YOUR INSTRUCTIONS: Put the text read from every row below into a numbered list, one line per item. Skip blank lines and leave the pictures out.
(LISTED ENTRIES begins)
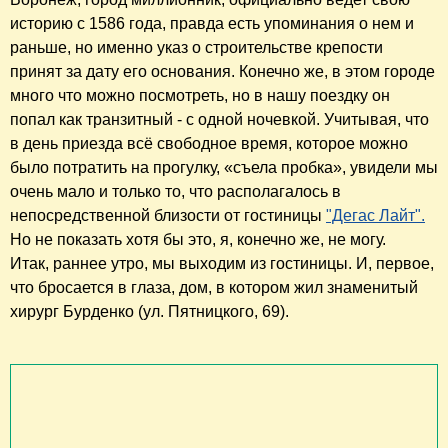
историю с 1586 года, правда есть упоминания о нем и
раньше, но именно указ о строительстве крепости
принят за дату его основания. Конечно же, в этом городе
много что можно посмотреть, но в нашу поездку он
попал как транзитный - с одной ночевкой. Учитывая, что
в день приезда всё свободное время, которое можно
было потратить на прогулку, «съела пробка», увидели мы
очень мало и только то, что располагалось в
непосредственной близости от гостиницы
"Дегас Лайт".
Но не показать хотя бы это, я, конечно же, не могу.
Итак, раннее утро, мы выходим из гостиницы. И, первое,
что бросается в глаза, дом, в котором жил знаменитый
хирург Бурденко (ул. Пятницкого, 69).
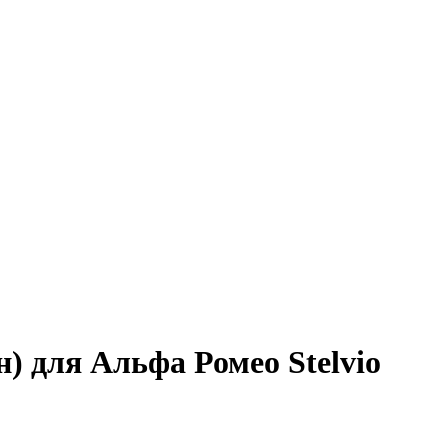
) для Альфа Ромео Stelvio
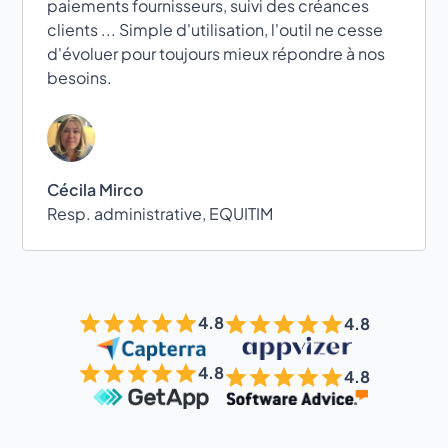
paiements fournisseurs, suivi des créances
clients ... Simple d'utilisation, l'outil ne cesse
d'évoluer pour toujours mieux répondre à nos
besoins.
Cécila Mirco
Resp. administrative, EQUITIM
4.8
4.8
4.8
4.8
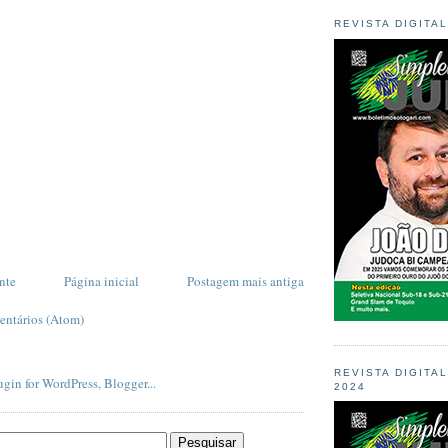
REVISTA DIGITA
nte
Página inicial
Postagem mais antiga
entários (Atom)
REVISTA DIGITA
2024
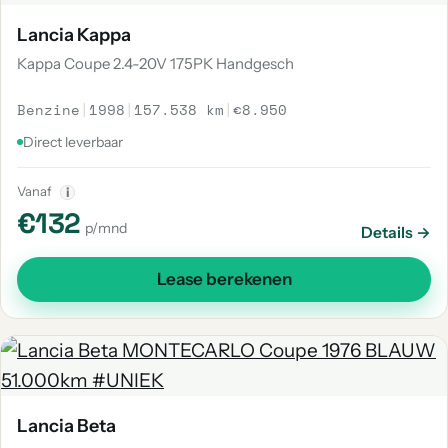
Lancia Kappa
Kappa Coupe 2.4-20V 175PK Handgesch
Benzine
|
1998
|
157.538 km
|
€8.950
Direct leverbaar
Vanaf
i
€132
p/mnd
Details →
Lease berekenen
Lancia Beta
(LISTED ENTRIES ends)
ANSWER SPACE:
1. историю с 1586 года, правда есть упоминания о нем и
2. раньше, но именно указ о строительстве крепости
3. принят за дату его основания. Конечно же, в этом городе
4. много что можно посмотреть, но в нашу поездку он
5. попал как транзитный - с одной ночевкой. Учитывая, что
6. в день приезда всё свободное время, которое можно
7. было потратить на прогулку, «съела пробка», увидели мы
8. очень мало и только то, что располагалось в
9. непосредственной близости от гостиницы
10. "Дегас Лайт".
11. Но не показать хотя бы это, я, конечно же, не могу.
12. Итак, раннее утро, мы выходим из гостиницы. И, первое,
13. что бросается в глаза, дом, в котором жил знаменитый
14. хирург Бурденко (ул. Пятницкого, 69).
15. ) для Альфа Ромео Stelvio
16. paiements fournisseurs, suivi des créances
17. clients ... Simple d'utilisation, l'outil ne cesse
18. d'évoluer pour toujours mieux répondre à nos
19. besoins.
20. Cécila Mirco
21. Resp. administrative, EQUITIM
22. 4.8
23. 4.8
24. 4.8
25. 4.8
26. REVISTA DIGITA
27. nte
28. Página inicial
29. Postagem mais antiga
30. entários (Atom)
31. REVISTA DIGITA
32. 2024
33. Lancia Kappa
34. Kappa Coupe 2.4-20V 175PK Handgesch
35. Benzine
36. |
37. 1998
38. |
39. 157.538 km
40. |
41. €8.950
42. Direct leverbaar
43. Vanaf
44. i
45. €132
46. p/mnd
47. Details →
48. Lease berekenen
49. Lancia Beta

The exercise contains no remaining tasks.